Marella is left holding an empty bag, except to say Neteller the company had to settle with the government. That’s the $136 million it forked over. The government received a lot of new knowledge about online gambling because of Lefebvre’s cooperation, no question. But regarding nailing other offenders, Marella cannot say: “In terms of criminal convictions, I am not sure, nor am I sure of where the government is still going.”
Castel says, well, okay, so he “did everything he was asked to by the government.”
Marella replies, “No, Your Honor, he did more than that, with all due respect.”
Castel says, yeah, well, okay, he got his Section 5K1 plea agreement, which means he figured out “ways to make himself useful.” But, he asks, did Lefebvre “wear a wire, he didn’t put himself at personal risk or anything of the like?”

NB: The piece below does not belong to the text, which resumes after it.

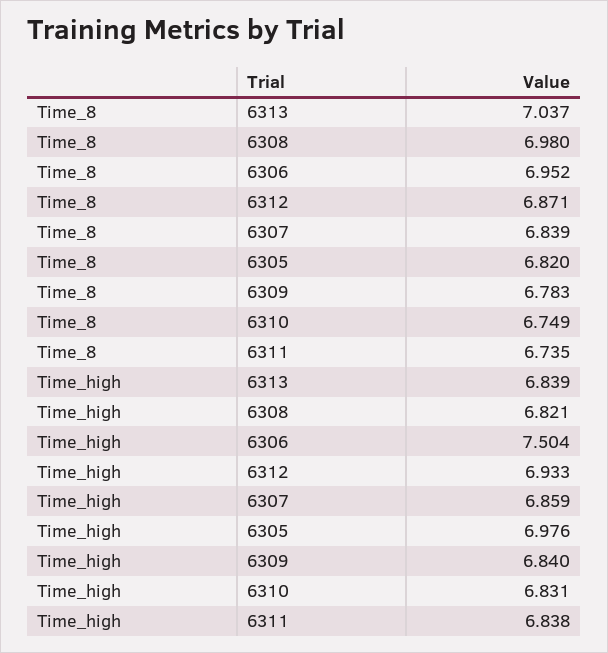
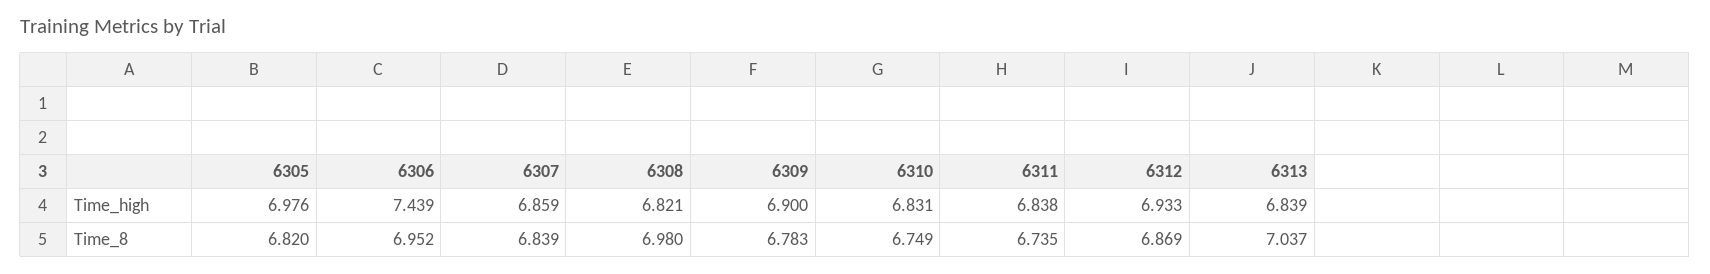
Time_8, 6312: 6.871 -> 6.869
Time_high, 6306: 7.504 -> 7.439
Time_high, 6309: 6.84 -> 6.9

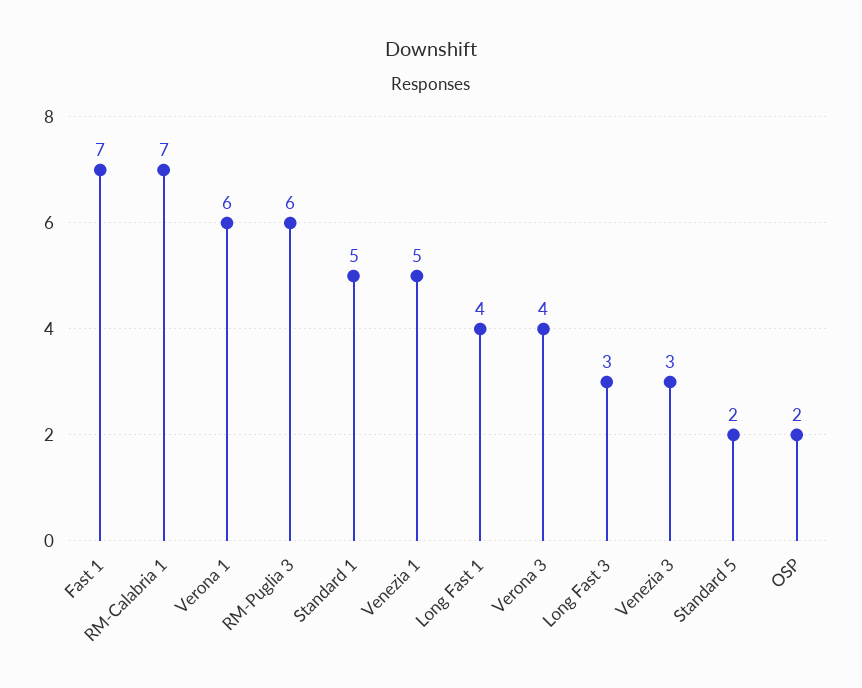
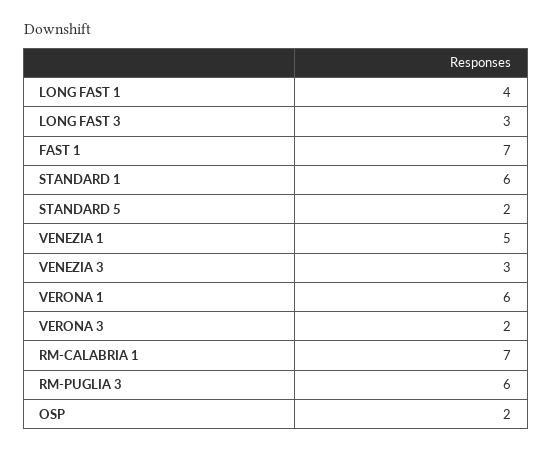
Standard 1: 5 -> 6
Verona 3: 4 -> 2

The two men haggle on this point for a while before Marella breaks the stalemate, saying, “There was one point in the investigation when the government was having significant problems in dealing with the computer system and how transfers were made and how it worked. One of the people that we brought in from outside the country was the head IT person, and he worked with the FBI to unscramble that omelet, Your Honor, and it was a major point. Enough said about the cooperation.”